In January, Hall demanded that UPS propose language that would protect Teamsters jobs in return for the union's continued cooperation with the program. Paff said at the time that much of the work is done by low-paid sorters and loaders who build pallets, each containing hundreds of packages, for delivery by UPS drivers to the closest local post office.
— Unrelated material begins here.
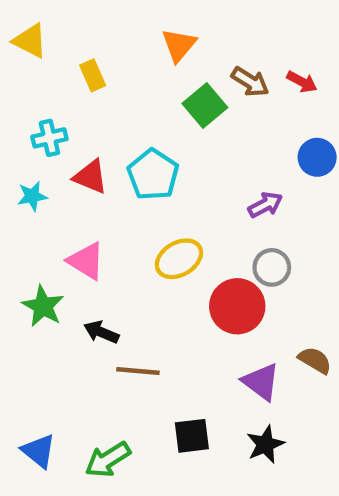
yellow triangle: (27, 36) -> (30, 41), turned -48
Paff said the union doesn't want to end the program but have more of a role in the transportation component of it.

In separate statements, the heads of each group lauded the agreements. "These agreements are a 'win-win-win' for our people, customers, and shareholders," said Scott Davis, UPS chairman and CEO. "The fact that we have reached agreements well before our current contracts expire is a testament to the skills and determination of all those involved in these negotiations."

"These tentative agreements are shining examples to the entire country of a hugely successful company that thrives because of its workers," said James P. Hoffa, Teamster general president.


The announcement caps a busy week for UPS. Besides reporting its quarterly results, the company announced Wednesday that it planned to buy 700 tractors fueled by liquefied natural gas (LNG) over the next 20 months. The vehicles, which run on fuel believed to be 30 to 40 percent cheaper than traditional diesel, will perform local pickups and operate between UPS hubs in 10 states, the company said.

The planned purchase adds to the 112 LNG-powered vehicles UPS already has in its fleet. UPS did not say how much it will spend for the rigs or who will be the manufacturer. Cummins Inc. will supply the engines, according to a UPS spokeswoman.

UPS will also spend $18 million to build LNG refueling stations in Knoxville, Nashville, and Memphis, Tenn., as well as Dallas. UPS already has five LNG refueling facilities in its U.S. network.

On Thursday, UPS said it acquired CEMELOG Zrt, a Hungarian pharmaceutical logistics company, for an undisclosed sum. The transaction, expected to close by the end of June, puts UPS in the Eastern and Central European health care segment for the first time. Up until now, UPS served the region's health care market through its main health care distribution campus in the Netherlands and its own transportation network.

The CEMELOG purchase is the first European health care acquisition UPS has made since late 2011, when it acquired the Italian firm Pieffe.

The acquisition adds 255,000 square feet of health care distribution space to UPS's current European network, the company said. Worldwide, UPS operates 41 health care distribution facilities with 6.4 million square feet of capacity.